[Records for the exercise]:
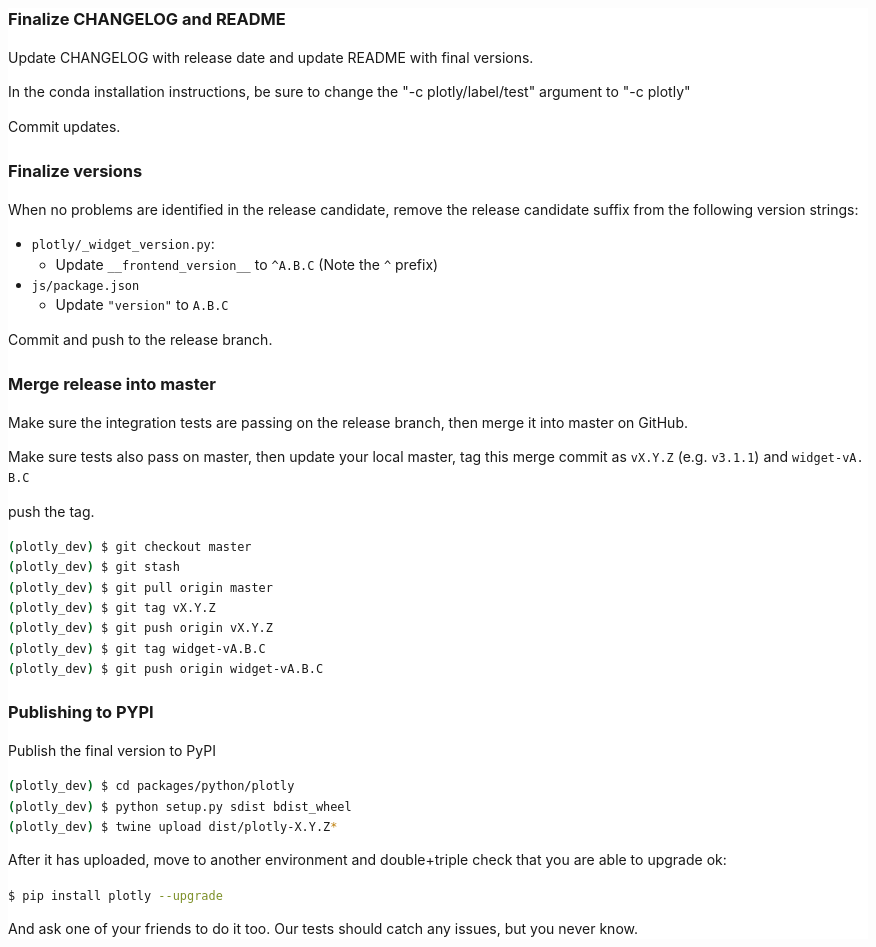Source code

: ### Finalize CHANGELOG and README
Update CHANGELOG with release date and update README with final versions.

In the conda installation instructions, be sure to change the
"-c plotly/label/test" argument to "-c plotly"
 
Commit updates.

### Finalize versions
When no problems are identified in the release candidate, remove the
release candidate suffix from the following version strings:

 - `plotly/_widget_version.py`:
   + Update `__frontend_version__` to `^A.B.C` (Note the `^` prefix)
 - `js/package.json`
   + Update `"version"` to `A.B.C`
   
Commit and push to the release branch.

### Merge release into master
Make sure the integration tests are passing on the release branch, then merge
it into master on GitHub.

Make sure tests also pass on master, then update your local master,
tag this merge commit as `vX.Y.Z` (e.g. `v3.1.1`) and `widget-vA.B.C` 

push the tag.

```bash
(plotly_dev) $ git checkout master
(plotly_dev) $ git stash
(plotly_dev) $ git pull origin master
(plotly_dev) $ git tag vX.Y.Z
(plotly_dev) $ git push origin vX.Y.Z
(plotly_dev) $ git tag widget-vA.B.C
(plotly_dev) $ git push origin widget-vA.B.C
```

### Publishing to PYPI

Publish the final version to PyPI

```bash
(plotly_dev) $ cd packages/python/plotly
(plotly_dev) $ python setup.py sdist bdist_wheel
(plotly_dev) $ twine upload dist/plotly-X.Y.Z*
```

After it has uploaded, move to another environment and double+triple check that you are able to upgrade ok:
```bash
$ pip install plotly --upgrade
```

And ask one of your friends to do it too. Our tests should catch any issues, but you never know.
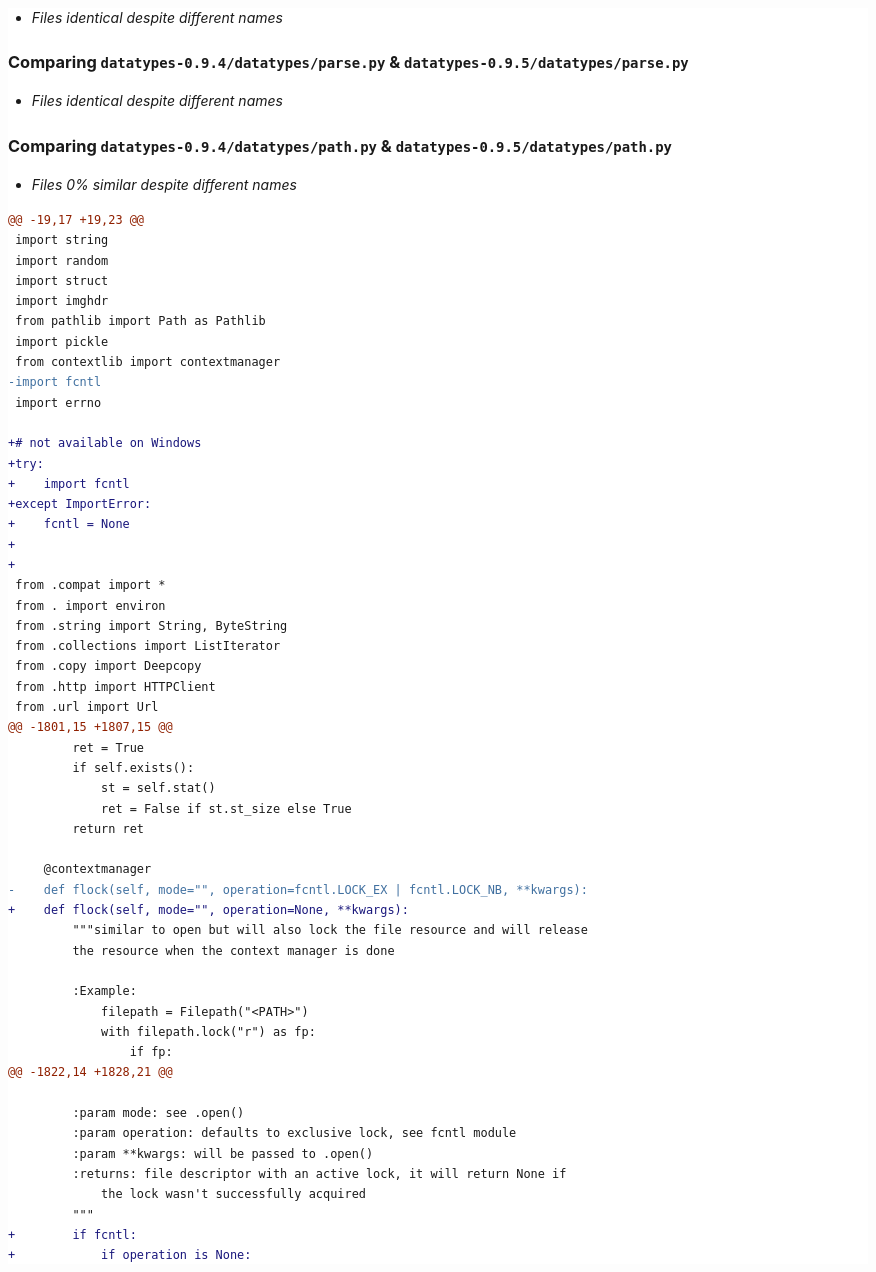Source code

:  * *Files identical despite different names*

### Comparing `datatypes-0.9.4/datatypes/parse.py` & `datatypes-0.9.5/datatypes/parse.py`

 * *Files identical despite different names*

### Comparing `datatypes-0.9.4/datatypes/path.py` & `datatypes-0.9.5/datatypes/path.py`

 * *Files 0% similar despite different names*

```diff
@@ -19,17 +19,23 @@
 import string
 import random
 import struct
 import imghdr
 from pathlib import Path as Pathlib
 import pickle
 from contextlib import contextmanager
-import fcntl
 import errno
 
+# not available on Windows
+try:
+    import fcntl
+except ImportError:
+    fcntl = None
+
+
 from .compat import *
 from . import environ
 from .string import String, ByteString
 from .collections import ListIterator
 from .copy import Deepcopy
 from .http import HTTPClient
 from .url import Url
@@ -1801,15 +1807,15 @@
         ret = True
         if self.exists():
             st = self.stat()
             ret = False if st.st_size else True
         return ret
 
     @contextmanager
-    def flock(self, mode="", operation=fcntl.LOCK_EX | fcntl.LOCK_NB, **kwargs):
+    def flock(self, mode="", operation=None, **kwargs):
         """similar to open but will also lock the file resource and will release
         the resource when the context manager is done
 
         :Example:
             filepath = Filepath("<PATH>")
             with filepath.lock("r") as fp:
                 if fp:
@@ -1822,14 +1828,21 @@
 
         :param mode: see .open()
         :param operation: defaults to exclusive lock, see fcntl module
         :param **kwargs: will be passed to .open()
         :returns: file descriptor with an active lock, it will return None if
             the lock wasn't successfully acquired
         """
+        if fcntl:
+            if operation is None:
```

[Exercise brief]:
The answer must consist solely of the lines from the first line of the data through the line containing "it into master on GitHub.", inclusive, reproduced exactly and without pictures.

[Completed exercise]:
Source code

: ### Finalize CHANGELOG and README
Update CHANGELOG with release date and update README with final versions.

In the conda installation instructions, be sure to change the
"-c plotly/label/test" argument to "-c plotly"
 
Commit updates.

### Finalize versions
When no problems are identified in the release candidate, remove the
release candidate suffix from the following version strings:

 - `plotly/_widget_version.py`:
   + Update `__frontend_version__` to `^A.B.C` (Note the `^` prefix)
 - `js/package.json`
   + Update `"version"` to `A.B.C`
   
Commit and push to the release branch.

### Merge release into master
Make sure the integration tests are passing on the release branch, then merge
it into master on GitHub.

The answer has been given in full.